The national average house price is expected to rise 4.7% to $720,255 by year end and rise another 0.2% to $721,814 in 2023.


These forecasts are down from those set out in June, which called for a 14.7% decline in home sales this year, as well as a 10.8% increase the national average price.

The ACI attributed the revision to its forecast to a change in market dynamics, which saw much of its frenzy dissipate in parts of the country where prices were skyrocketing and competition for homes was strong.

In addition, the Association reported a 1% decline in home sales in August, compared to July, for a seasonally adjusted total of 36,914 transactions. The actual number of homes sold was 38,368 units, down nearly 25% from August 2021.

The x27;Economist Rishi Sondhi of TD Economics pointed out that sales fell in August for the sixth month in a row, and were 17% below pre-pandemic levels.< /p>

Sales fell in nine of the ten provinces, with the largest declines seen in Manitoba, Quebec and British Columbia. Ontario was the only province to achieve a gain that was largely fueled by increased sales in Toronto.

In August, domestic sales remained constant month-over-month for the first time since February. Combined with stabilizing supply and demand in many markets, this may herald the end of most of the significant adjustments seen this year in housing markets across the country. , CREA President Jill Oudil said in a statement.

The national average house price hit $637,673 in August, showing a drop of 3. 9% from the same month last year.

Several housing markets, including Toronto, have seen conditions ease in recent months, with rising interest and mortgage rates have dampened sales and started to weigh on prices.

The rate hikes have calmed the unruly bidding wars seen in many markets over the winter, and encouraged some potential buyers to get their hands on a home.

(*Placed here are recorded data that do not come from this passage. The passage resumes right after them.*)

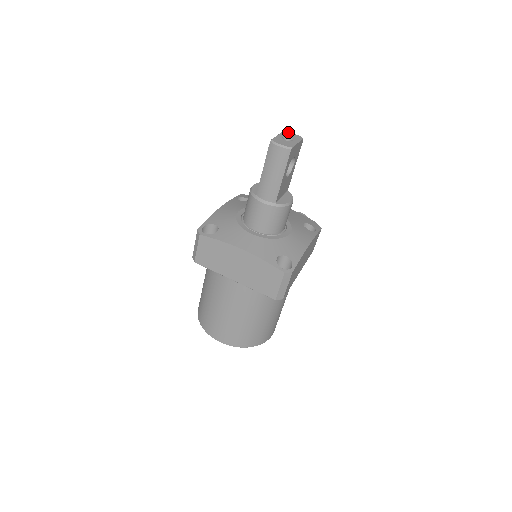
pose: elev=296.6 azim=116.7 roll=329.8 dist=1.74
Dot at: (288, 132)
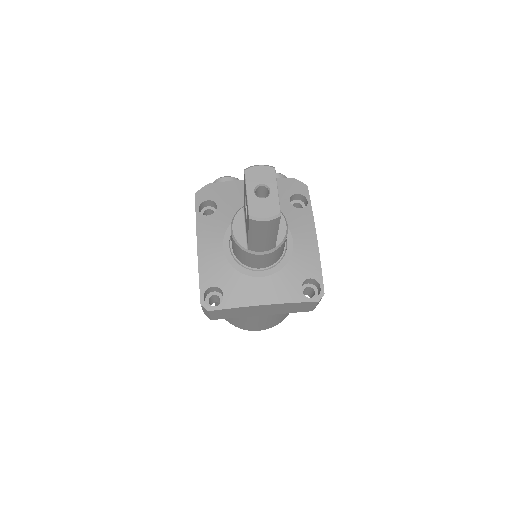
Dot at: (251, 169)
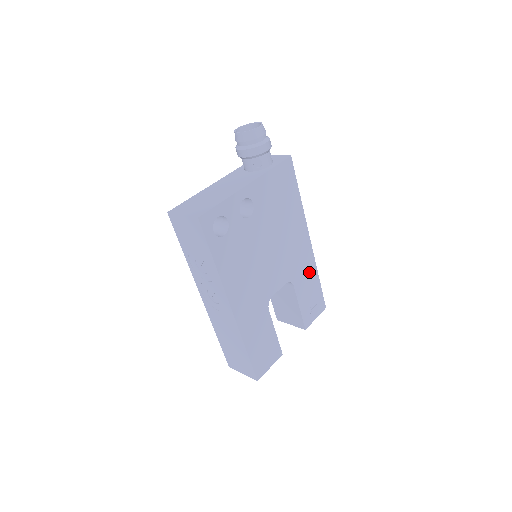
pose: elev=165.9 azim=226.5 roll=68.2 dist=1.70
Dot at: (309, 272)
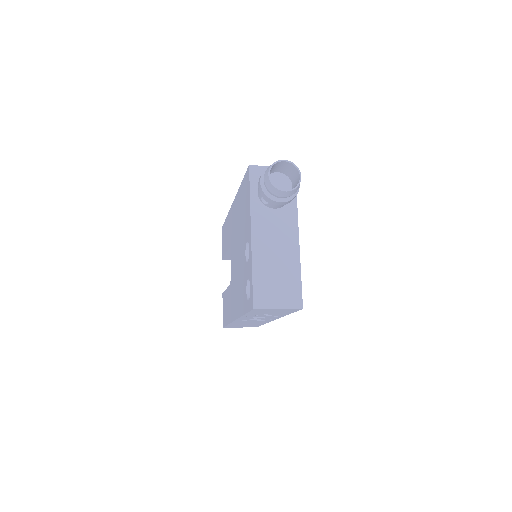
Dot at: occluded
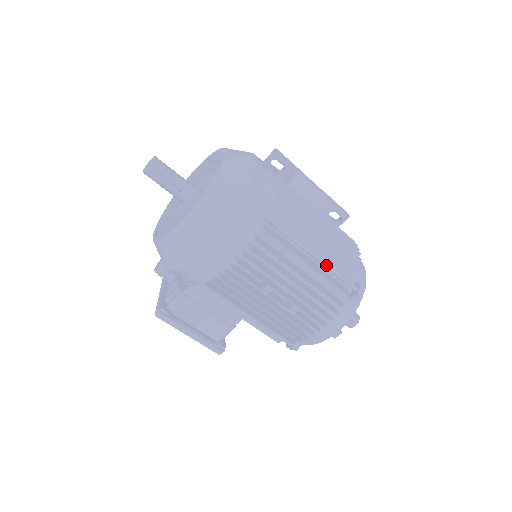
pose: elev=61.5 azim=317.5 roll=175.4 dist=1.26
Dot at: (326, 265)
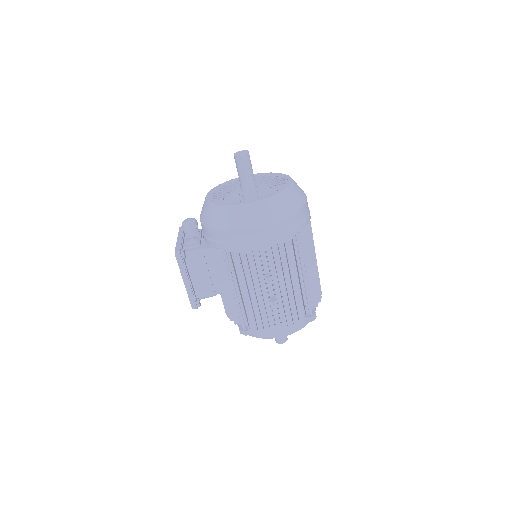
Dot at: (307, 287)
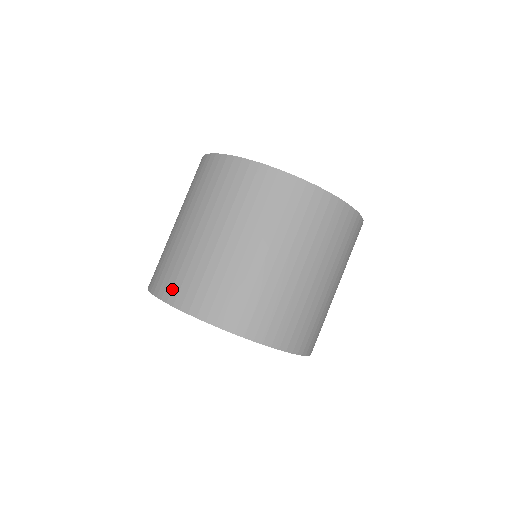
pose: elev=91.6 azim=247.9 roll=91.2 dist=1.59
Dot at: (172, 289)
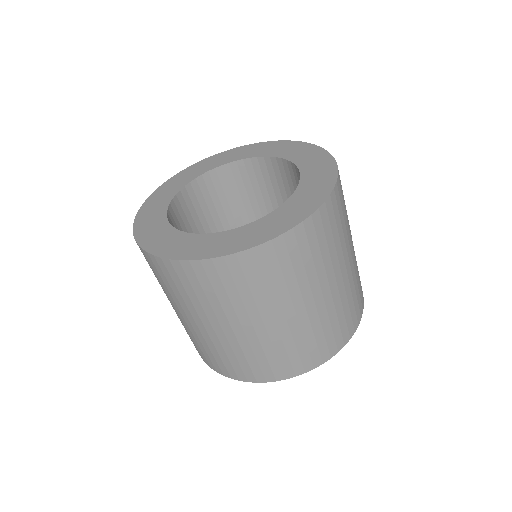
Dot at: (253, 374)
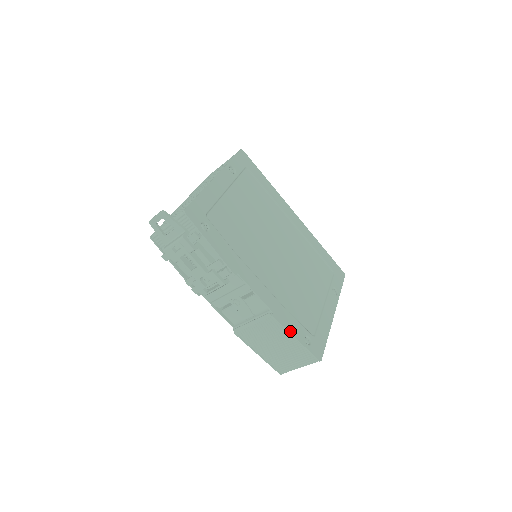
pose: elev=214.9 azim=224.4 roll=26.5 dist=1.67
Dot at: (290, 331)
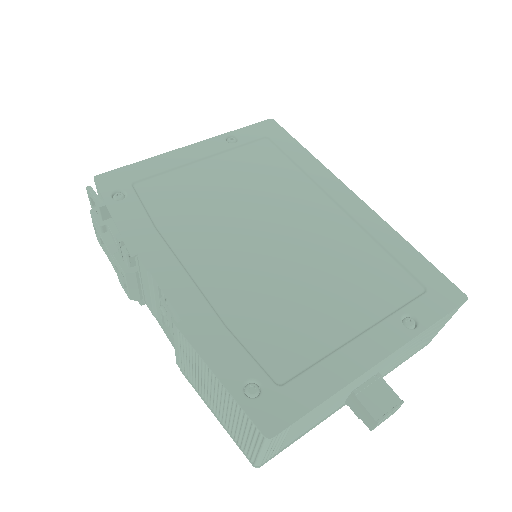
Dot at: (207, 359)
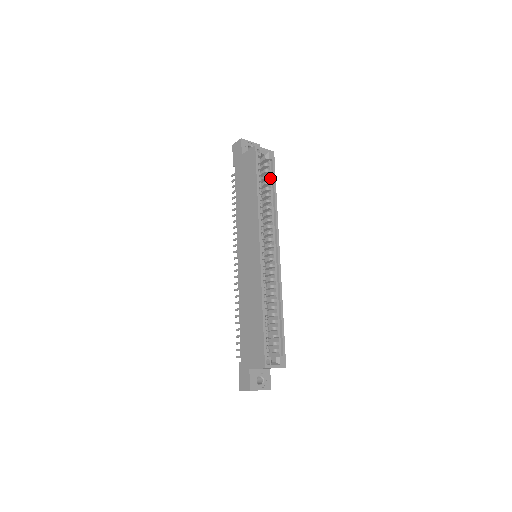
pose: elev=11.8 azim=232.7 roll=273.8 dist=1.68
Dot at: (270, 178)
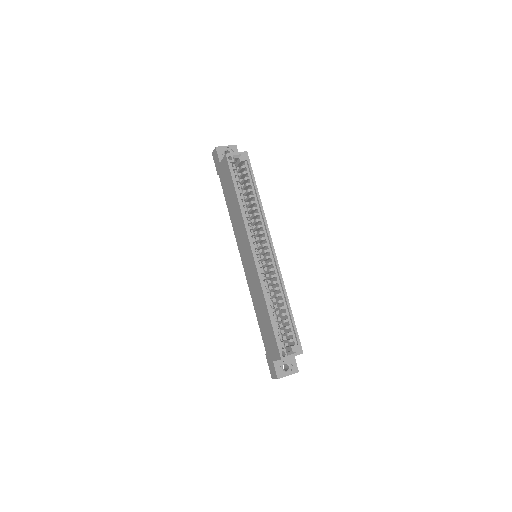
Dot at: (249, 179)
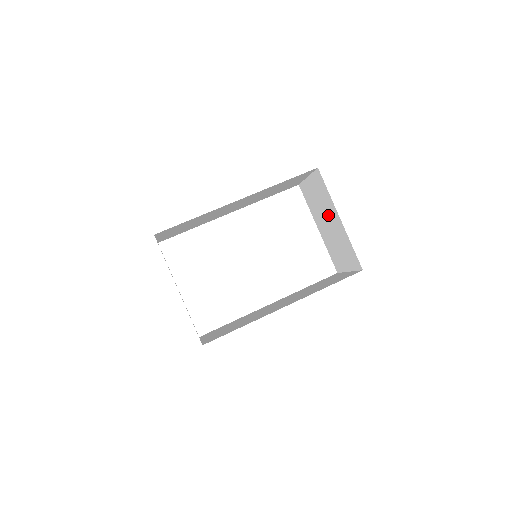
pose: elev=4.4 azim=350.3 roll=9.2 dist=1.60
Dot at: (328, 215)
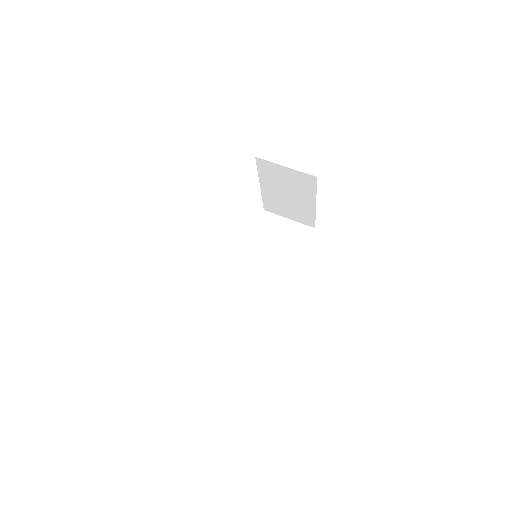
Dot at: (295, 194)
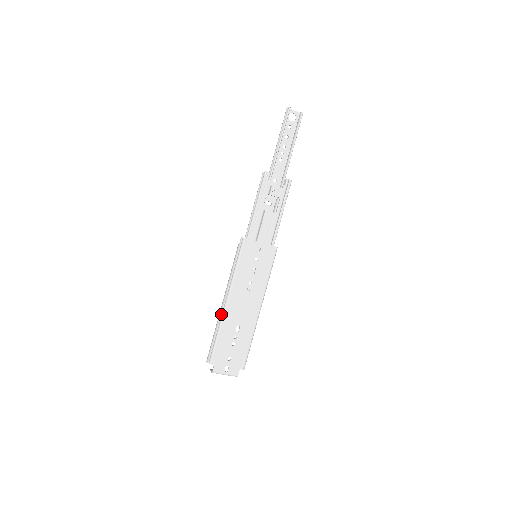
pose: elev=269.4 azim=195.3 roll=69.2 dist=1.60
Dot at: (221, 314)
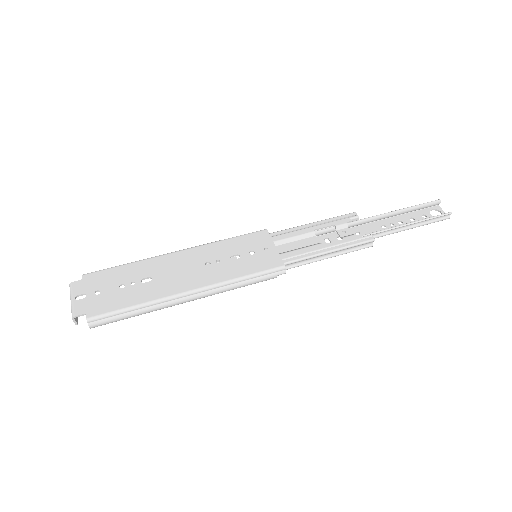
Dot at: (158, 257)
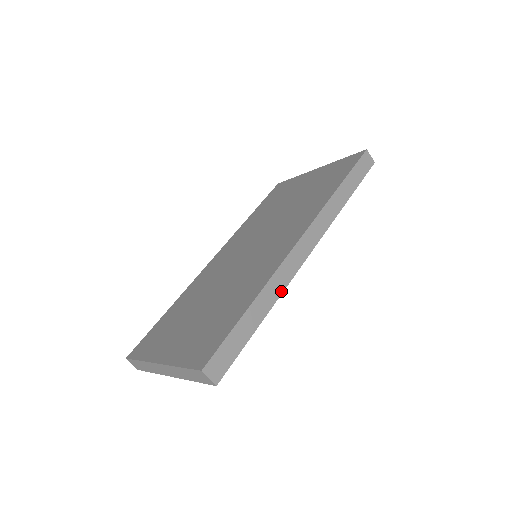
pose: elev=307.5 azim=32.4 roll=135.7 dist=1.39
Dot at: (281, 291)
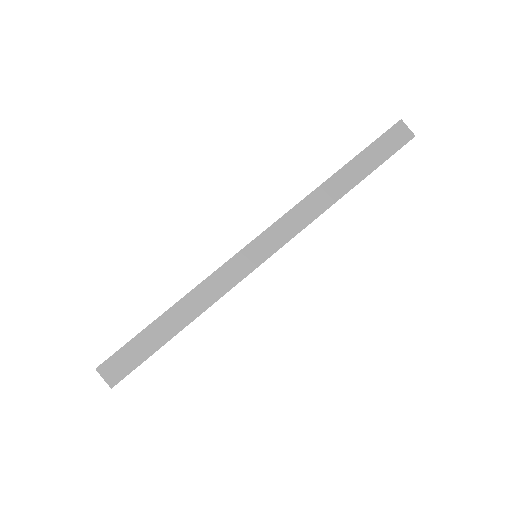
Dot at: (219, 296)
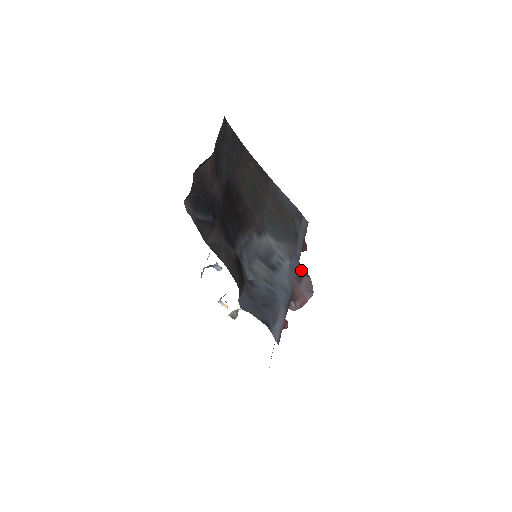
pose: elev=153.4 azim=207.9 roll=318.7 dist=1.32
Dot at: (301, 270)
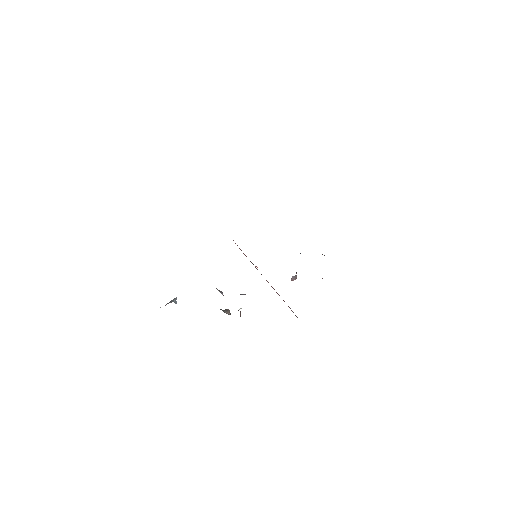
Dot at: occluded
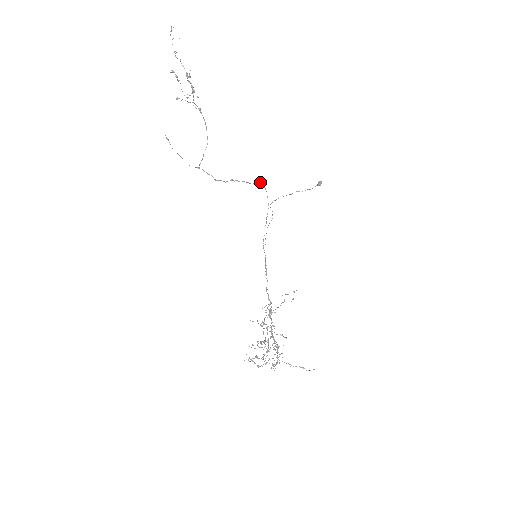
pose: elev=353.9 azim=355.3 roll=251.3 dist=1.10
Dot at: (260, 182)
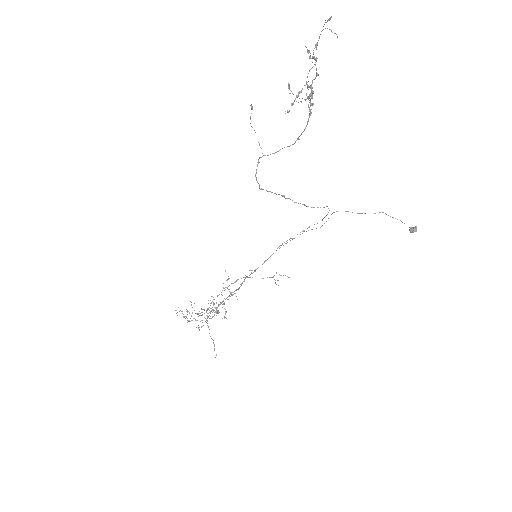
Dot at: occluded
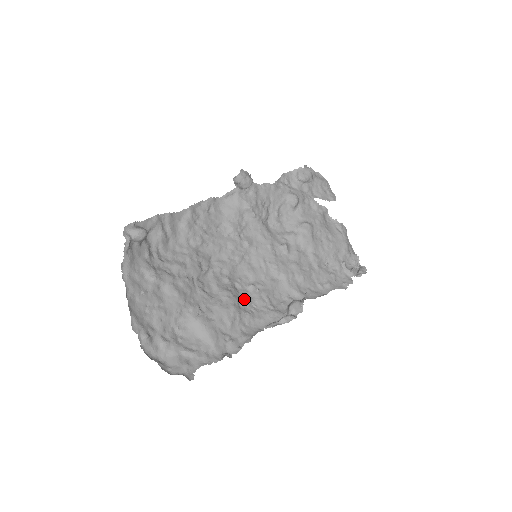
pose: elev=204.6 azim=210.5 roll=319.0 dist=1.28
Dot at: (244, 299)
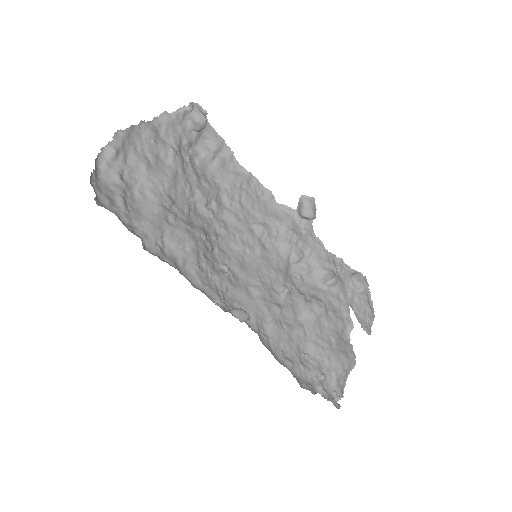
Dot at: (209, 259)
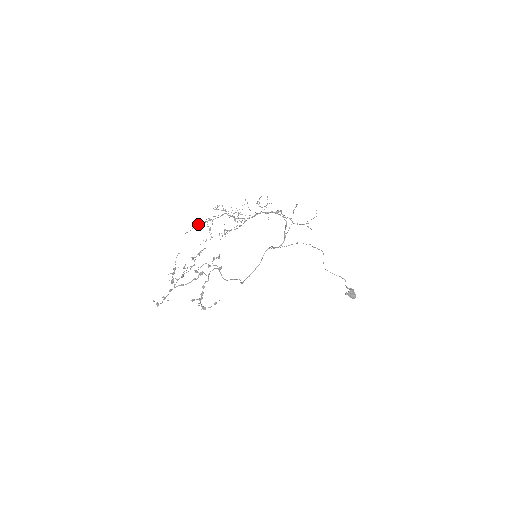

Even in August, which isn't necessarily a time when traditional buyers are ready to act, there were buyers in the market because they knew rents were on point. to start climbing again in early September and that they would face real consequences if they didn't buy, said Davelle Morrison, a Toronto real estate broker for the firm Bosley Real Estate. p>

However, others were more confident that bigger price cuts were coming and preferred to wait before making the biggest purchase of their lives, Ms. Oudil found.

Some buyers may decide to wait for clearer signs of stabilization, both on the borrowing cost side and on the price side, she explained.

Ahead of the release of the ACI data, economist Robert Kavcic of BMO Capital Markets noted that the housing sector was facing a unique situation, as many Prospective buyers had obtained pre-approvals before the Bank of Canada tightening and were now seeing discounts of between 10% and 20% on homes.

If you can buy at a discount with a mortgage rate that no longer exists, that may be attractive, he wrote in a note to investors on Wednesday.

But the big picture is that there is still a huge interest rate shock to absorb.

The last time a yearly increase similar average cost of owning a home was seen in Ontario in the late 1980s, he added.

“In other words, this is the most significant tightening of housing conditions in a generation, and it will be accompanied additional adjustments.

— Robert Kvacic, Economist at BMO Capital Markets

Sellers are struggling to adjust to the new market and some are even holding back listing of their properties.

They don't really seem to understand that […] it's a different market than their neighbor has been doing business with, Morrison noted . They will receive less than their neighbor, even if their house or condo is larger than their neighbor's.

On a seasonally adjusted basis, 67,775 homes were listed for sale on last month, down 5.4% from the previous month. The actual number of new registrations reached 65,776, an increase of 3.3% over the previous year.